La reina madre Sirikit de Tailandia ha fallecido a los 93 años, según ha informado el palacio. Su muerte se produjo el viernes a las 21:21 en el hospital Chulalongkorn, tras un empeoramiento de su estado de salud que había sido crítico desde hacía días. Sirikit, madre del actual rey Maha Vajiralongkorn y esposa del monarca que más tiempo ha estado en el trono, Bhumibol Adulyadej, estaba considerada una figura emblemática en la historia reciente del país.
Apodada la ‘Jackie Kennedy de Asia’ en su juventud, Sirikit formó junto a Bhumibol una pareja que simbolizaba el glamour y la influencia de la monarquía tailandesa en la sociedad. Desde su matrimonio a los 17 años, su papel fue vital en el fortalecimiento del lugar de la monarquía en el corazón del pueblo tailandés.
Un legado recordado y un luto nacional
Sirikit había padecido varias enfermedades desde 2019, incluyendo una infección sanguínea que agravó su salud este mes. Su fallecimiento ha desatado un profundo sentimiento de pérdida en la nación, donde el rey es visto como el padre de la patria y un símbolo del ideal budista. En Tailandia, el fervor hacia la familia real es casi sin igual en el mundo moderno, lo que ha llevado al país a guardar un año de luto oficial por Bhumibol, quien falleció en octubre de 2016.
Desde 2012, tras sufrir un derrame cerebral, la reina madre se había mantenido alejada de la vida pública y no había sido vista en años. Sin embargo, su imagen sigue presente en el país, con retratos en edificios públicos, tiendas y hogares, recordando su influencia perdurable. Su cumpleaños, el 12 de agosto, coincide con el Día de la Madre en Tailandia, lo que añade un matiz especial a su memoria.

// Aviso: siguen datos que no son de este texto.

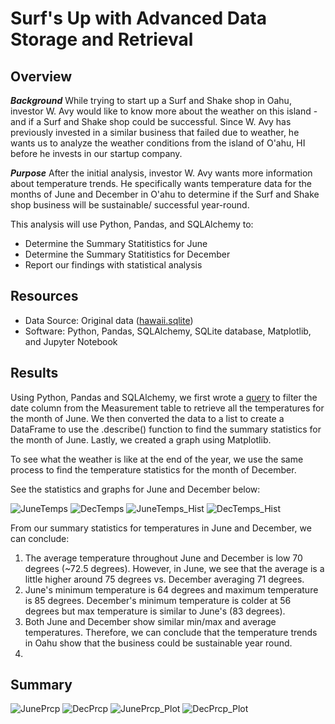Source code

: # Surf's Up with Advanced Data Storage and Retrieval


## Overview 
***Background***
While trying to start up a Surf and Shake shop in Oahu, investor W. Avy would like to know more about the weather on this island - and if a Surf and Shake shop could be successful. Since W. Avy has previously invested in a similar business that failed due to weather, he wants us to analyze the weather conditions from the island of O'ahu, HI before he invests in our startup company. 

***Purpose***
After the initial analysis, investor W. Avy wants more information about temperature trends. He specifically wants temperature data for the months of June and December in O'ahu to determine if the Surf and Shake shop business will be sustainable/ successful year-round. 

This analysis will use Python, Pandas, and SQLAlchemy to:
- Determine the Summary Statitistics for June
- Determine the Summary Statitistics for December 
- Report our findings with statistical analysis 


## Resources 
- Data Source: Original data ([hawaii.sqlite](https://github.com/meghanhkoon/surfs_up/blob/main/hawaii.sqlite))
- Software: Python, Pandas, SQLAlchemy, SQLite database, Matplotlib, and Jupyter Notebook


## Results

Using Python, Pandas and SQLAlchemy, we first wrote a [query](https://github.com/meghanhkoon/surfs_up/blob/main/SurfsUp_Challenge.ipynb) to filter the date column from the Measurement table to retrieve all the temperatures for the month of June. We then converted the data to a list to create a DataFrame to use the .describe() function to find the summary statistics for the month of June. Lastly, we created a graph using Matplotlib.

To see what the weather is like at the end of the year, we use the same process to find the temperature statistics for the month of December. 

See the statistics and graphs for June and December below:

![JuneTemps](Files/JuneTemps.png)  ![DecTemps](Files/DecTemps.png)
![JuneTemps_Hist](Files/JuneTemps_Hist.png)  ![DecTemps_Hist](Files/DecTemps_Hist.png)

From our summary statistics for temperatures in June and December, we can conclude: 

1. The average temperature throughout June and December is low 70 degrees (~72.5 degrees). However, in June, we see that the average is a little higher around 75 degrees vs. December averaging 71 degrees. 
2. June's minimum temperature is 64 degrees and maximum temperature is 85 degrees. December's minimum temperature is colder at 56 degrees but max temperature is similar to June's (83 degrees).  
3. Both June and December show similar min/max and average temperatures. Therefore, we can conclude that the temperature trends in Oahu show that the business could be sustainable year round. 
4.


## Summary


![JunePrcp](Files/JunePrcp.png)  ![DecPrcp](Files/DecPrcp.png)
![JunePrcp_Plot](Files/JunePrcp_Plot.png)  ![DecPrcp_Plot](Files/DecPrcp_Plot.png)
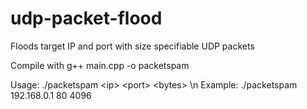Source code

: # udp-packet-flood
Floods target IP and port with size specifiable UDP packets

Compile with g++ main.cpp -o packetspam

Usage: ./packetspam \<ip\> \<port\> \<bytes\> \n
Example: ./packetspam 192.168.0.1 80 4096
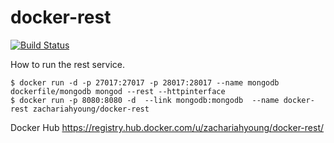 # docker-rest

[![Build Status](https://travis-ci.org/zachariahyoung/docker-rest.svg?branch=master)](https://travis-ci.org/zachariahyoung/docker-rest)

  How to run the rest service.

    $ docker run -d -p 27017:27017 -p 28017:28017 --name mongodb dockerfile/mongodb mongod --rest --httpinterface
    $ docker run -p 8080:8080 -d  --link mongodb:mongodb  --name docker-rest zachariahyoung/docker-rest
    
  Docker Hub 
  https://registry.hub.docker.com/u/zachariahyoung/docker-rest/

Reconocimiento internacional
Durante su vida, Sirikit tuvo la oportunidad de conocer a importantes figuras internacionales, incluidos presidentes estadounidenses y celebridades como Elvis Presley. Su estilo y belleza la llevaron a ser portada de numerosas revistas en la década de 1960, consolidando su estatus como un ícono no solo en Tailandia, sino en todo el mundo.
La noticia de su fallecimiento marca el inicio de un periodo de homenajes y tributos, en el que se espera que el pueblo tailandés exprese su dolor y gratitud por una vida dedicada a la monarquía y al bienestar de la nación.